MADRID (dpa). Spanien verbietet künftig das Rauchen in allen Gaststätten und Restaurants. Dies sieht ein neues Anti-Tabak-Gesetz vor, das am Mittwoch im Madrider Parlament einstimmig verabschiedet wurde. Danach soll der Tabakgenuss künftig in allen geschlossenen und öffentlich zugänglichen Räumen untersagt werden.

Von dieser Regelung sollen nur die Haftanstalten und psychiatrischen Kliniken ausgenommen werden. Dort sollen Raucherzimmer eingerichtet werden. Die neue Regelung muss noch vom Senat (Oberhaus des Parlaments) gebilligt werden und soll am 2. Januar 2011 in Kraft treten. Sie bedeutet eine erhebliche Verschärfung des bisherigen Anti-Tabak-Gesetzes.
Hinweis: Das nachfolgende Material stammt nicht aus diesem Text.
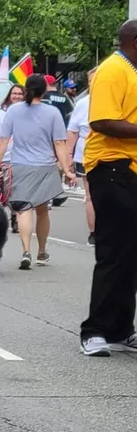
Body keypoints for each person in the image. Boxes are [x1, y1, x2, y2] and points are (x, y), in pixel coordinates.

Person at [80, 20, 137, 357]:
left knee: (130, 253)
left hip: (129, 168)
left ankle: (120, 327)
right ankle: (95, 330)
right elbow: (102, 121)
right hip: (111, 166)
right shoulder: (113, 70)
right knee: (113, 250)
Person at [0, 73, 74, 270]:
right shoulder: (53, 113)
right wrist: (67, 170)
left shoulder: (13, 111)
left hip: (20, 165)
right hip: (45, 167)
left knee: (23, 210)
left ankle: (26, 251)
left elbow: (3, 141)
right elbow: (59, 143)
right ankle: (41, 251)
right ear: (44, 89)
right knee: (42, 211)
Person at [65, 70, 96, 245]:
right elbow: (73, 130)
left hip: (114, 154)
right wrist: (69, 156)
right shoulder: (83, 104)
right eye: (91, 80)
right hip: (87, 155)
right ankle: (94, 232)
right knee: (91, 195)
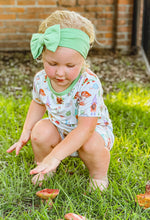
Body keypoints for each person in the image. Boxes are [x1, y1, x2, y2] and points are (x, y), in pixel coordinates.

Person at [7, 10, 114, 191]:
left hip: (91, 132)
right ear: (43, 57)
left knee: (91, 144)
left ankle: (98, 176)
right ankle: (43, 165)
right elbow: (38, 103)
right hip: (60, 127)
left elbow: (85, 129)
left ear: (82, 61)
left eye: (70, 66)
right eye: (53, 64)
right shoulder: (41, 79)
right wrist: (26, 130)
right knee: (40, 131)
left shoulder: (88, 84)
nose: (60, 73)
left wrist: (56, 156)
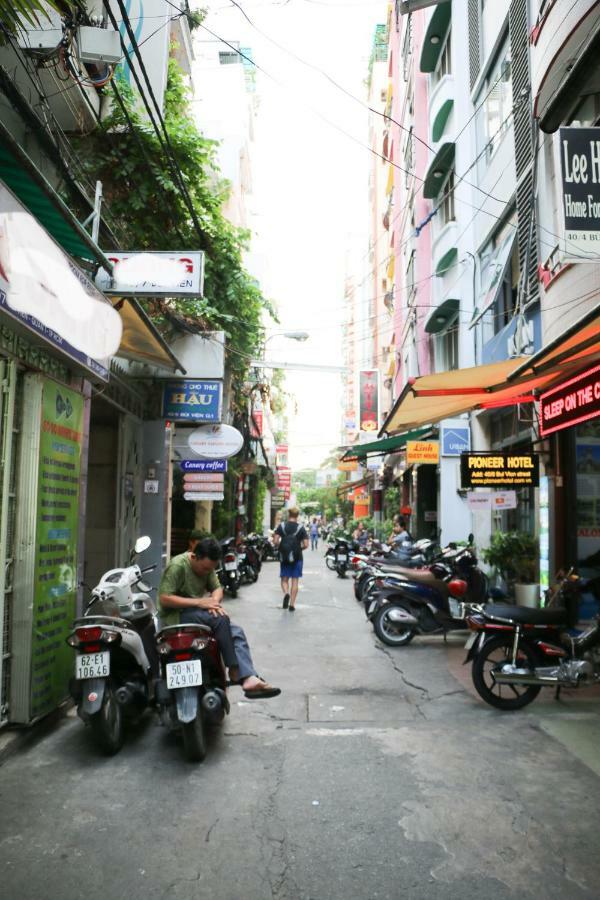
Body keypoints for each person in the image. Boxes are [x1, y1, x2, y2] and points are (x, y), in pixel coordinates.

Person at [158, 537, 280, 699]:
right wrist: (200, 602)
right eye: (205, 568)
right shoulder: (178, 566)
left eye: (211, 569)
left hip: (196, 612)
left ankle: (248, 676)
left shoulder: (207, 567)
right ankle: (235, 669)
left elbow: (217, 588)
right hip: (175, 614)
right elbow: (165, 598)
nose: (207, 572)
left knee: (236, 631)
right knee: (221, 620)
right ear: (194, 557)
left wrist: (213, 603)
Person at [274, 507, 308, 612]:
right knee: (295, 581)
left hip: (284, 557)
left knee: (284, 579)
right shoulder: (301, 528)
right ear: (297, 516)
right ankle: (292, 605)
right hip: (297, 558)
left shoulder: (282, 526)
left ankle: (286, 593)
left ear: (289, 515)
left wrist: (283, 548)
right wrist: (298, 549)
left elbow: (275, 541)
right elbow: (306, 545)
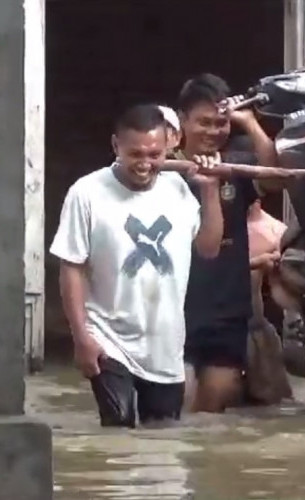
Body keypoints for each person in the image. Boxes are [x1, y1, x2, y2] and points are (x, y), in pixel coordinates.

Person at [50, 104, 223, 428]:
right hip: (109, 340)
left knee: (162, 443)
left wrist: (211, 190)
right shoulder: (87, 193)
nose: (145, 164)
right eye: (135, 154)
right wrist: (81, 338)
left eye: (155, 155)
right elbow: (71, 267)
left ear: (168, 148)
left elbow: (210, 248)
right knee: (119, 430)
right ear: (116, 146)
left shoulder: (178, 188)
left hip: (164, 347)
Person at [174, 73, 279, 413]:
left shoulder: (236, 165)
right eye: (203, 122)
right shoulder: (164, 169)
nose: (213, 131)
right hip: (176, 310)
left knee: (214, 412)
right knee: (178, 410)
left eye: (221, 123)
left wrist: (248, 123)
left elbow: (275, 179)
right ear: (182, 121)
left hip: (226, 311)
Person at [245, 199, 293, 405]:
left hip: (254, 324)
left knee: (274, 403)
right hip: (209, 323)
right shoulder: (208, 221)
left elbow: (283, 294)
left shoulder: (275, 231)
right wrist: (256, 262)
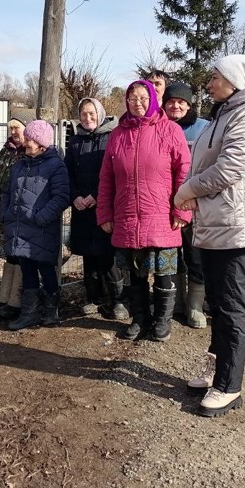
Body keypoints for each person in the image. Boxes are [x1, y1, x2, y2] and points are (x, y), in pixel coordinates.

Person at [174, 54, 245, 417]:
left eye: (215, 77)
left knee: (233, 305)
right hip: (218, 220)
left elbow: (229, 169)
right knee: (218, 303)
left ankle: (229, 385)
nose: (209, 83)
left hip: (235, 223)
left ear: (234, 79)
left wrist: (188, 190)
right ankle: (216, 370)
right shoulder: (229, 111)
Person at [98, 80, 191, 342]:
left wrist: (182, 210)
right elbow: (107, 178)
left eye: (143, 98)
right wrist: (104, 213)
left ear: (153, 99)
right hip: (126, 215)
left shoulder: (170, 130)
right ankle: (140, 319)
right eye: (131, 98)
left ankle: (162, 322)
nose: (137, 103)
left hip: (161, 215)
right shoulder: (118, 134)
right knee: (133, 274)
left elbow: (184, 172)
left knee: (164, 272)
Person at [0, 120, 70, 330]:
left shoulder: (56, 166)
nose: (26, 142)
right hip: (20, 227)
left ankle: (50, 312)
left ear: (41, 143)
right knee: (27, 269)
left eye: (30, 139)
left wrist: (41, 217)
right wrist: (5, 214)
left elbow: (61, 197)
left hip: (41, 229)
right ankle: (28, 313)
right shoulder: (19, 165)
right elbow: (6, 192)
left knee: (46, 269)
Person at [65, 98, 124, 318]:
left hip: (104, 205)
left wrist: (98, 197)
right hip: (82, 207)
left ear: (100, 114)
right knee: (88, 255)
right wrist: (75, 197)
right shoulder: (76, 141)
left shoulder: (112, 137)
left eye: (91, 114)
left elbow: (116, 172)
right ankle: (93, 298)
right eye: (83, 114)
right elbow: (67, 173)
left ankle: (118, 300)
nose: (87, 118)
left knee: (106, 254)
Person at [162, 82, 210, 328]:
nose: (176, 105)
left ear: (189, 105)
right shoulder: (159, 127)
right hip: (163, 202)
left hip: (194, 202)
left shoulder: (203, 129)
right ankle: (175, 301)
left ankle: (194, 305)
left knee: (195, 254)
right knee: (170, 255)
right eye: (171, 101)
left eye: (181, 101)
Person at [0, 112, 32, 320]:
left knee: (20, 255)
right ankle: (4, 298)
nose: (13, 132)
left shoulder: (29, 153)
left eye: (17, 128)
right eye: (11, 128)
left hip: (19, 216)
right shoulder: (5, 152)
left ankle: (16, 301)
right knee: (9, 254)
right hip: (1, 213)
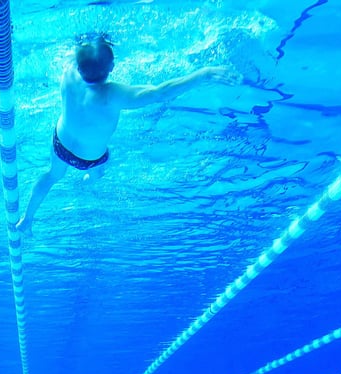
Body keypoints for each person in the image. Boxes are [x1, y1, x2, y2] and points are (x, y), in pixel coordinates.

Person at [15, 34, 239, 237]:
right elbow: (160, 93)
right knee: (98, 173)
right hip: (90, 159)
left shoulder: (69, 73)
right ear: (112, 67)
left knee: (52, 176)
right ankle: (86, 183)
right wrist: (203, 74)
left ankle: (27, 219)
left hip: (60, 144)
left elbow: (81, 55)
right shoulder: (112, 94)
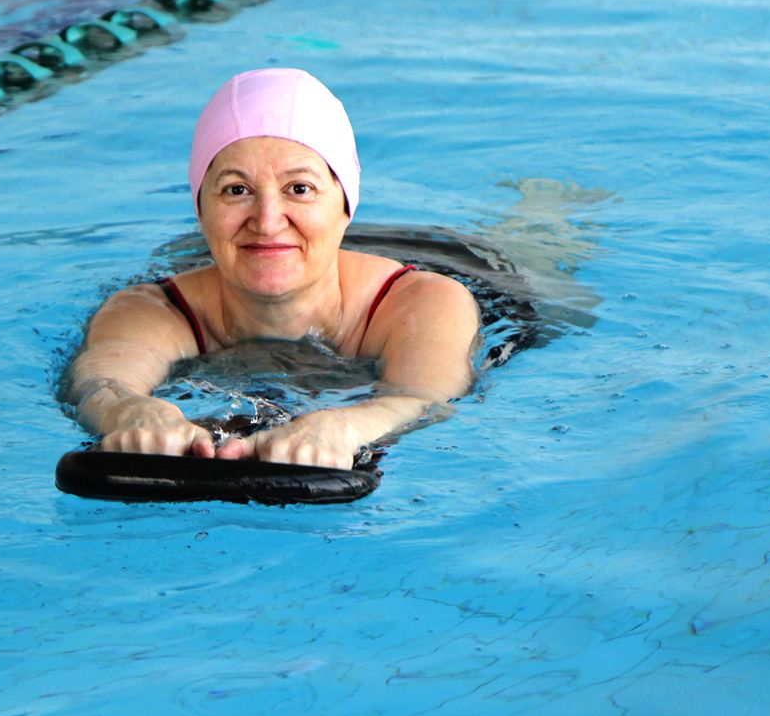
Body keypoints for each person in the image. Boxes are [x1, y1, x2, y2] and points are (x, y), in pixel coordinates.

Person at [67, 67, 481, 469]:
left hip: (467, 258)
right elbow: (99, 385)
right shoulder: (152, 310)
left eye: (299, 189)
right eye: (237, 190)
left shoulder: (425, 302)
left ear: (345, 204)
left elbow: (424, 399)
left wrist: (346, 425)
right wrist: (131, 412)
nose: (267, 221)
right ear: (200, 208)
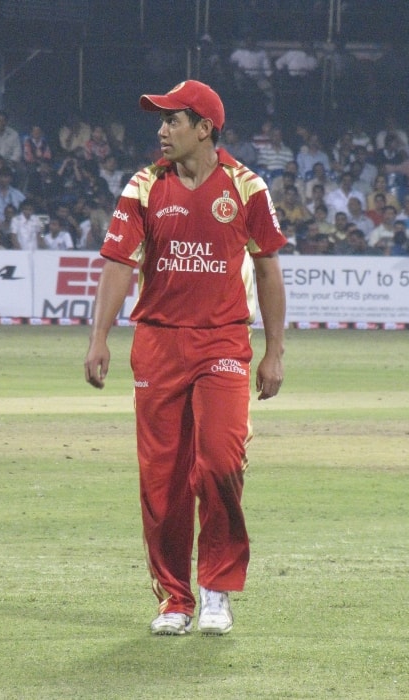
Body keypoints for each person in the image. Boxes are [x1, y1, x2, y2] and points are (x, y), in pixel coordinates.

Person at [84, 79, 286, 637]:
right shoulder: (144, 186)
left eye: (173, 119)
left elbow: (268, 268)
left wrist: (274, 352)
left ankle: (216, 589)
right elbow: (119, 266)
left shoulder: (247, 187)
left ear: (205, 128)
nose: (161, 129)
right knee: (163, 481)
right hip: (158, 345)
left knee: (219, 462)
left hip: (222, 342)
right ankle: (175, 599)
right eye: (161, 119)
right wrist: (99, 338)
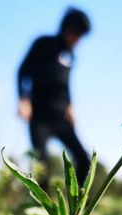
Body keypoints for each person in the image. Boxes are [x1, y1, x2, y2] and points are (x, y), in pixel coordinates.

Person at [17, 7, 91, 190]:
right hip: (40, 116)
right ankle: (43, 210)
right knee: (42, 165)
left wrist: (70, 107)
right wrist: (23, 100)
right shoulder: (42, 44)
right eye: (78, 35)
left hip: (61, 117)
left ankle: (78, 207)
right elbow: (22, 72)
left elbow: (65, 85)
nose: (79, 41)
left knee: (84, 159)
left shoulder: (71, 55)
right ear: (69, 28)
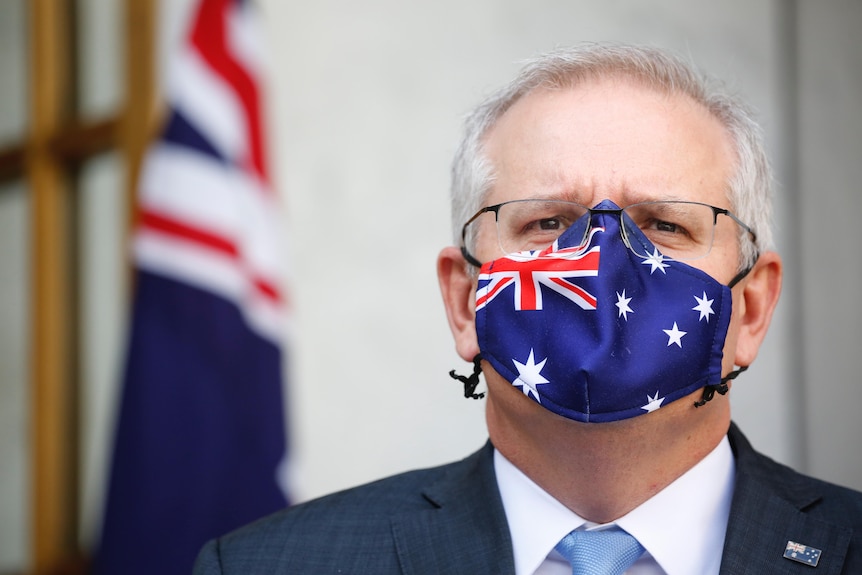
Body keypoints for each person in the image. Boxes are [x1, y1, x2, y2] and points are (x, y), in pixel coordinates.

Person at [194, 43, 862, 574]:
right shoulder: (268, 566)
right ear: (464, 300)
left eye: (662, 224)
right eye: (548, 222)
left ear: (748, 309)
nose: (604, 262)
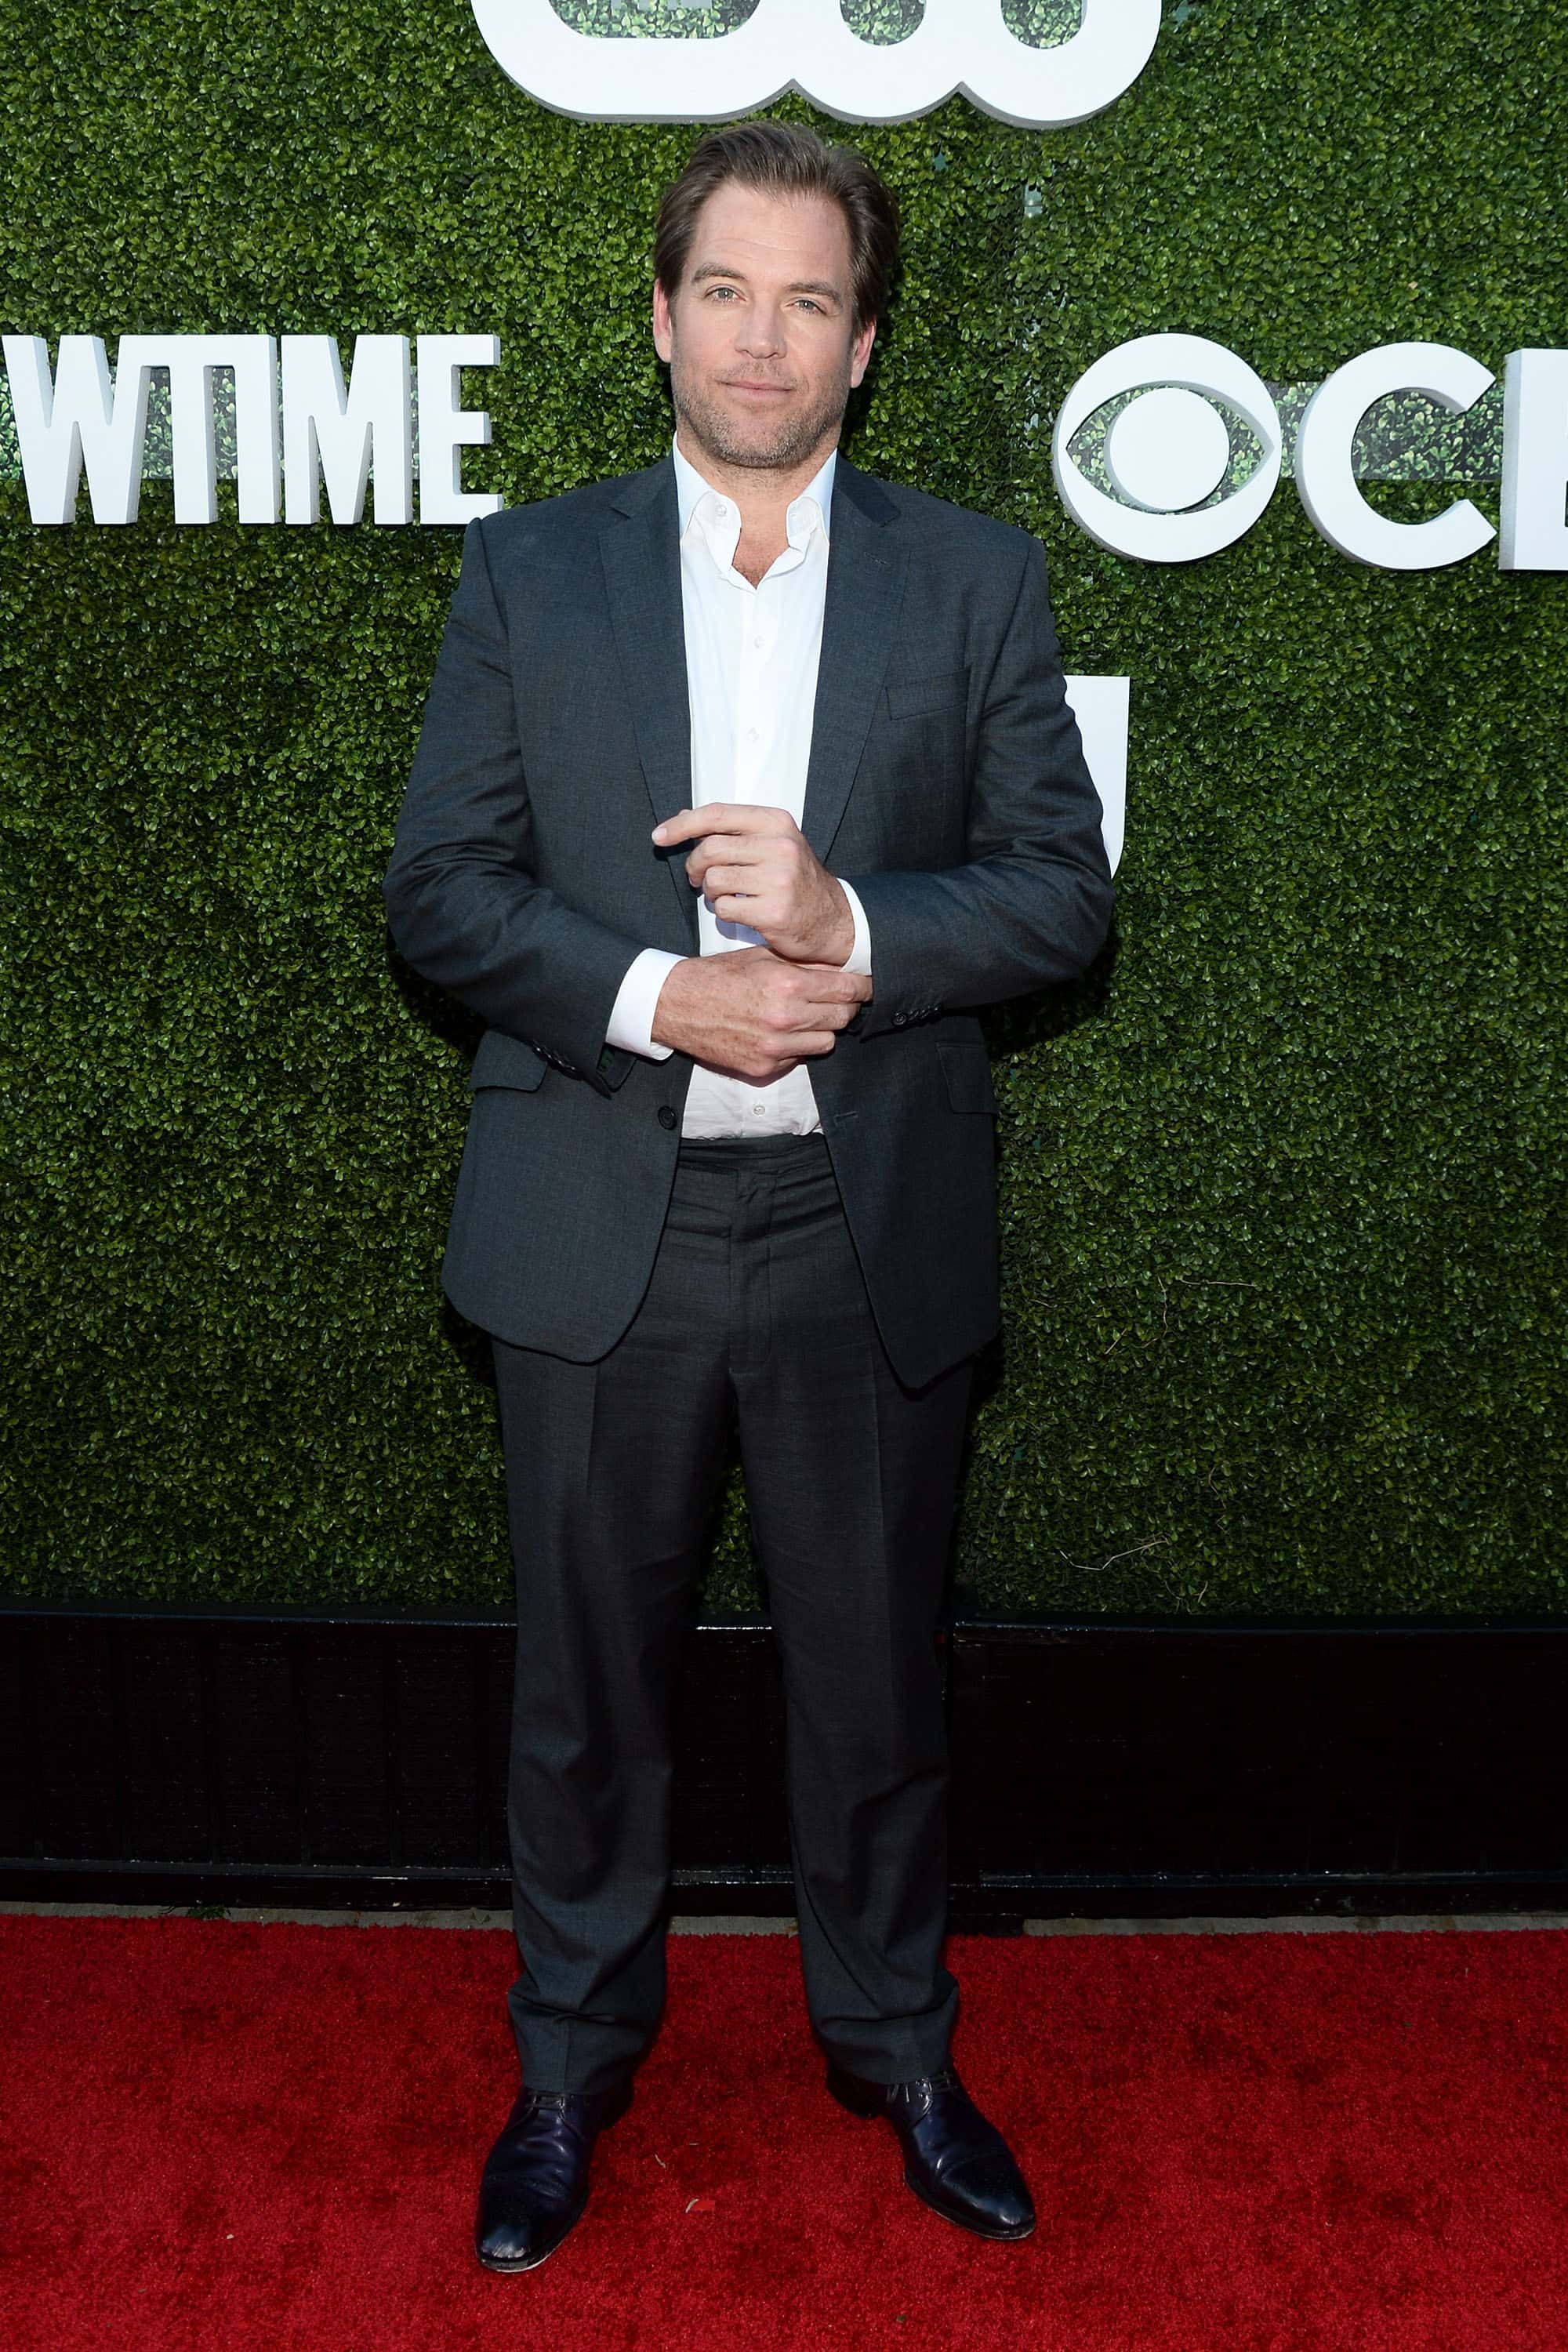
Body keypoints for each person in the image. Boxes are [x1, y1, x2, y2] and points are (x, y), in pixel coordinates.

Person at [383, 118, 1114, 2274]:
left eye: (810, 297)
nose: (763, 336)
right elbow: (438, 891)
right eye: (726, 288)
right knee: (583, 1693)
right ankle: (568, 2067)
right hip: (593, 1229)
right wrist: (654, 993)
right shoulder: (534, 570)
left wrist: (852, 924)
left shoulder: (974, 578)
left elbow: (1062, 901)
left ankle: (897, 2049)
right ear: (661, 315)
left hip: (854, 1236)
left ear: (866, 343)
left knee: (876, 1687)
Bisher herrscht in Spanien zwar an den Arbeitsplätzen, auf Bahnhöfen und in Zügen ein generelles Rauchverbot. Aber in Gaststätten können die Wirte bislang in der Regel selbst entscheiden, ob in ihren Lokalen das Rauchen untersagt oder erlaubt ist. In 89 Prozent der über 350.000 Gaststätten darf gequalmt werden, nur 11 Prozent wurden zu Nichtraucher-Lokalen deklariert.

Nach dem neuen Gesetz soll es auch nicht zugelassen werden, dass Gaststätten getrennte Raucherzimmer einrichten. An bestimmten Stellen soll das Rauchen sogar unter freiem Himmel verboten werden. Dazu sollen Kinderspielplätze, Schulhöfe und Innenhöfe von Krankenhäusern gehören.